50 Years of High Design in Home Radio
9 artifacts in this set
This 1937 Sparton radio was designed by Walter Dorwin Teague, a designer renowned for his use of streamlined forms. A study in contrasts -- the blue mirrored finish and curved sled-like base suggest speed while the five jutting parallel panels appear almost architectural -- this expensive and glamorous radio had a limited market during the Great Depression.
Industrial designer Peggy Ann Mack took over the design firm of her late husband, Gilbert Rohde, after his sudden death in 1944. She hoped to continue the firm's design work but despite having ample expertise, some clients didn't want to hire a woman. Commissions were scarce. But in 1945, Templetone Radio hired Mack to redesign showroom interiors and radio cases, including this Model E-514.

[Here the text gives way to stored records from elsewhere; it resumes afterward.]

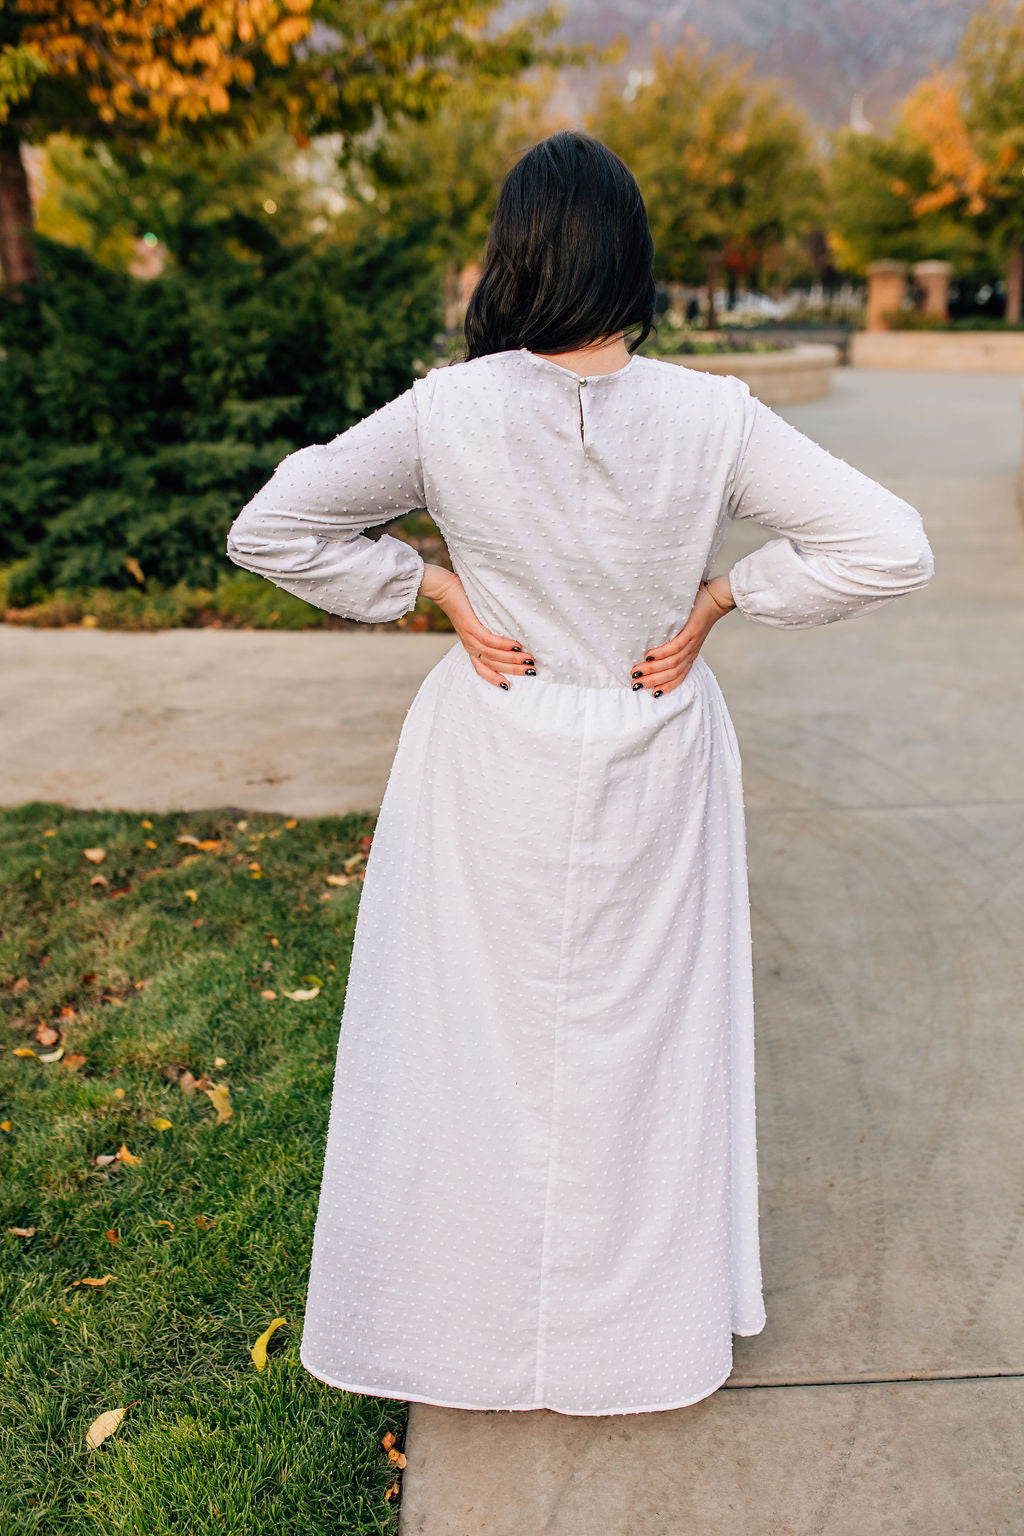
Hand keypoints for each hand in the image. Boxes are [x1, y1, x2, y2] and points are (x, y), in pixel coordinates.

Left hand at [419, 563, 534, 689]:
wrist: (443, 588)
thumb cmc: (463, 601)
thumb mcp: (477, 620)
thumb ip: (489, 628)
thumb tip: (512, 633)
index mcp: (470, 646)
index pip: (482, 668)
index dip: (494, 678)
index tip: (509, 686)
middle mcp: (469, 645)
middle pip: (492, 664)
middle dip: (513, 670)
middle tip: (532, 672)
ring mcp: (469, 637)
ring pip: (492, 655)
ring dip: (513, 659)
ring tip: (529, 660)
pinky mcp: (470, 627)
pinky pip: (489, 640)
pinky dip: (504, 644)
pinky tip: (517, 645)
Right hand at [628, 575, 735, 695]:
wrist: (716, 599)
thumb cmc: (697, 612)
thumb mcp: (685, 632)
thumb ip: (672, 640)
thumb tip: (650, 644)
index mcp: (690, 655)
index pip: (678, 677)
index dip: (664, 686)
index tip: (648, 693)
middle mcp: (691, 653)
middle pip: (671, 674)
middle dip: (651, 681)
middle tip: (634, 685)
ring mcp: (691, 643)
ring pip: (671, 663)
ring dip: (652, 669)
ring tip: (636, 671)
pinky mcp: (691, 632)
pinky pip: (675, 647)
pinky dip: (661, 654)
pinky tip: (649, 656)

An architect by training, Alexander Girard was a multi-talented designer. Prior to his illustrious career as director of the textile division for the Herman Miller Furniture Company, Girard was commissioned to redesign the Detroit-based Detrola Radio & Television Corporation's cafeteria in 1943. Detrola then hired him as head designer in 1945. During his tenure, he designed numerous radio cases, including this one.

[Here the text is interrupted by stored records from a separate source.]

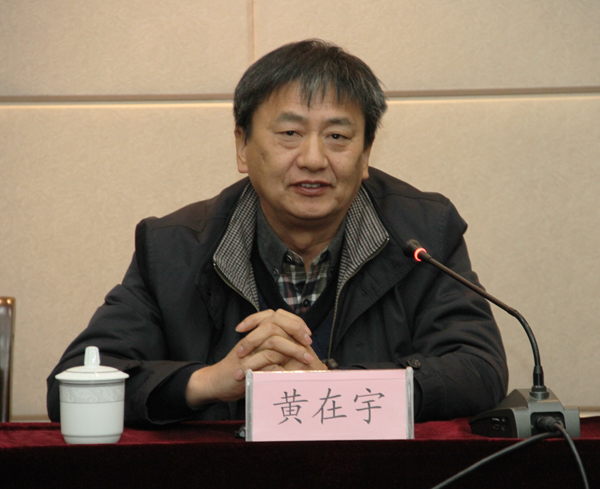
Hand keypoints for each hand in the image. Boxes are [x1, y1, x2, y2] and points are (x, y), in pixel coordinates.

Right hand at [186, 309, 321, 406]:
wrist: (216, 383)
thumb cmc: (240, 370)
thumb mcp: (259, 356)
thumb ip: (275, 349)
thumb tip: (300, 348)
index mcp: (256, 332)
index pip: (278, 316)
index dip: (295, 322)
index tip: (307, 334)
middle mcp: (252, 338)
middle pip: (276, 322)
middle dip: (296, 330)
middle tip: (308, 342)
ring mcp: (247, 351)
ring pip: (274, 340)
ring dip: (293, 349)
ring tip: (306, 359)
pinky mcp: (244, 366)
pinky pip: (265, 361)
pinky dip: (280, 367)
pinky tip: (290, 372)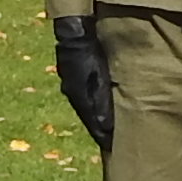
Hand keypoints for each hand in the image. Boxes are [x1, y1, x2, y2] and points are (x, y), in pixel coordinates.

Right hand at [50, 14, 114, 150]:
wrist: (73, 33)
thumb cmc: (89, 53)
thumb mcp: (98, 78)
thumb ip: (102, 101)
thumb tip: (106, 127)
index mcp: (79, 97)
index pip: (92, 123)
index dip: (101, 135)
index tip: (110, 147)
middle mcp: (72, 93)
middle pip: (88, 117)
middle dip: (98, 128)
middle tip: (109, 141)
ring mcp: (70, 84)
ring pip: (85, 107)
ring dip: (94, 117)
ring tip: (105, 127)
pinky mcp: (72, 76)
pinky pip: (83, 96)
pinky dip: (91, 104)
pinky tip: (97, 106)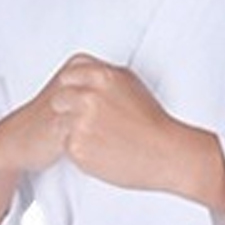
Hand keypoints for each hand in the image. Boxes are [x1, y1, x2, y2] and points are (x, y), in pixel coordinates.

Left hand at [46, 54, 201, 194]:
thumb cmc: (152, 122)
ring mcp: (80, 122)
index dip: (74, 90)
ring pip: (60, 124)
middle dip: (70, 111)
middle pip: (58, 100)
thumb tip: (82, 71)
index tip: (84, 102)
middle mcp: (88, 97)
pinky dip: (82, 151)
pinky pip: (68, 146)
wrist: (166, 154)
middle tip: (93, 124)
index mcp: (101, 77)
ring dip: (75, 132)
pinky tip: (104, 151)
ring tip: (102, 138)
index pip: (67, 76)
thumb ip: (102, 74)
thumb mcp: (131, 84)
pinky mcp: (77, 147)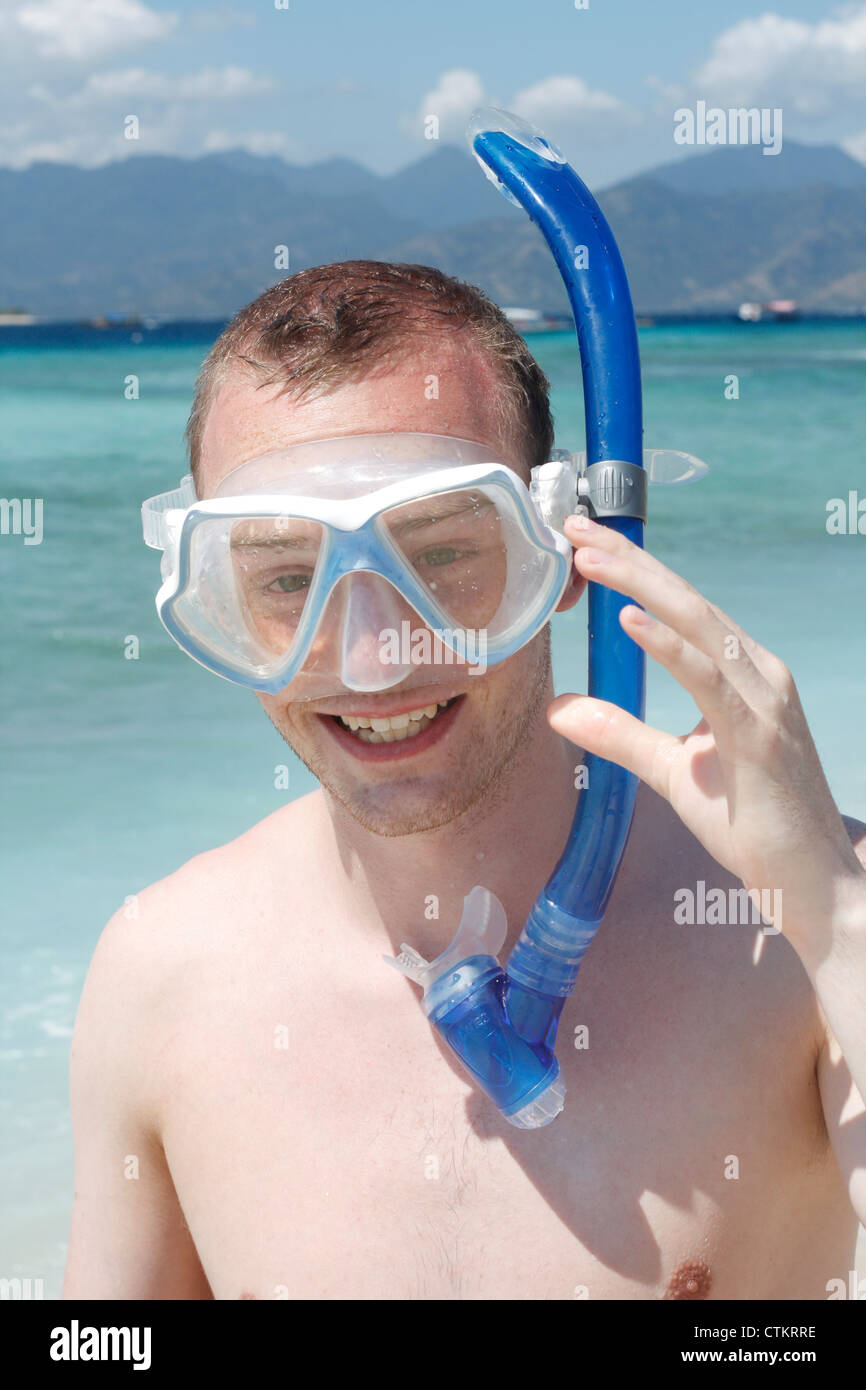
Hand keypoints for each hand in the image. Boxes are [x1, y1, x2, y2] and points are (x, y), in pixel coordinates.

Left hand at [548, 513, 864, 950]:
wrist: (810, 881)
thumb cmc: (751, 824)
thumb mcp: (671, 770)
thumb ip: (619, 734)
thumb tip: (558, 707)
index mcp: (742, 675)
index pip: (681, 608)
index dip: (633, 570)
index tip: (583, 541)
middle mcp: (758, 674)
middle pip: (686, 601)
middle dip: (630, 559)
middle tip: (574, 523)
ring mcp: (764, 701)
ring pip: (699, 625)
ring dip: (641, 586)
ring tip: (590, 558)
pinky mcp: (760, 737)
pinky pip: (710, 679)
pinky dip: (670, 646)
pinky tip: (631, 619)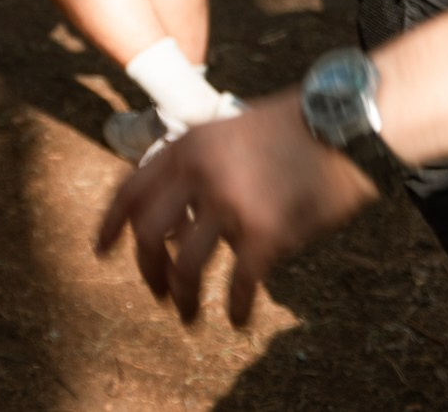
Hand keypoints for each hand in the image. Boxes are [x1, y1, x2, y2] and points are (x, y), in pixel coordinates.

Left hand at [93, 91, 380, 324]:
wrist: (345, 126)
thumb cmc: (293, 131)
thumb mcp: (227, 133)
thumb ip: (197, 171)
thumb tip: (176, 227)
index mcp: (186, 146)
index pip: (130, 190)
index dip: (111, 225)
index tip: (101, 252)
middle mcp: (199, 174)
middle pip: (148, 235)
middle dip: (147, 271)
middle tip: (157, 294)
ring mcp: (230, 203)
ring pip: (186, 266)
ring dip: (183, 298)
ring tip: (188, 317)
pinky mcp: (266, 232)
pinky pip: (239, 284)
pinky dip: (235, 308)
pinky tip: (237, 321)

This radio marks several shifts in radio design and materials. As manufacturers began using plastic for radio case designs, the color palette widened. Transitone consumers could choose between ivory, maroon, brown, and green. This unit also echoes the rising trend of portability. Tube-driven radios like this would eventually yield to competition from the spread of transistor technology in the mid-1950s.
This Crosley "Coloradio" tabletop radio was part of a product line named to highlight the wide range of colors its Bakelite case came in. This radio is notable for the influence of contemporary automobile styling upon its design. Many of Crosley's 1950s radios featured flashy chrome trim, fashionable colors, and circular dials reminiscent of automobile grills and instrument panels.
The Heath Company was founded in the 1920s as a "do-it-yourself" electronics kit provider. "Heathkits" provided simple, accessible instructions understandable to amateurs and experts alike. As hobbyists built radios, televisions, and computers from scratch, they gained electronics skills. These kits were not novelties, but emphasized access to affordable, advanced, high-performance technology. Parallels can easily be seen within present-day...
This tape player combined the newest audio format with the spaciest design. Eight-track tape became popular in the mid-1970s; unlike vinyl records, eight-tracks wouldn't skip and could be played in moving cars. This Weltron 2001 eight-track tape player was well-named: its design evokes the 1968 film "2001: A Space Odyssey," and other visions of our future in space.
The size of radios shrank following the advent of transistor technology. Even the smallest vacuum tubes were bulky, and their power consumption ensured the need for large batteries. Transistor radios made of lightweight plastics were cheap and truly portable. With the addition of an earphone a radio such as this allowed the listener to enjoy a completely personal listening experience.
In the early 1980s Japanese electronics manufacturers began to develop a sense of how to shape American tastes in design, terming their approach "lifestyle design." This boombox represents the first example of a Japanese electronics firm tapping into the international trend toward postmodernist design. It references 1930s American streamline design, while simultaneously drawing inspiration from 1950s American vernacular design.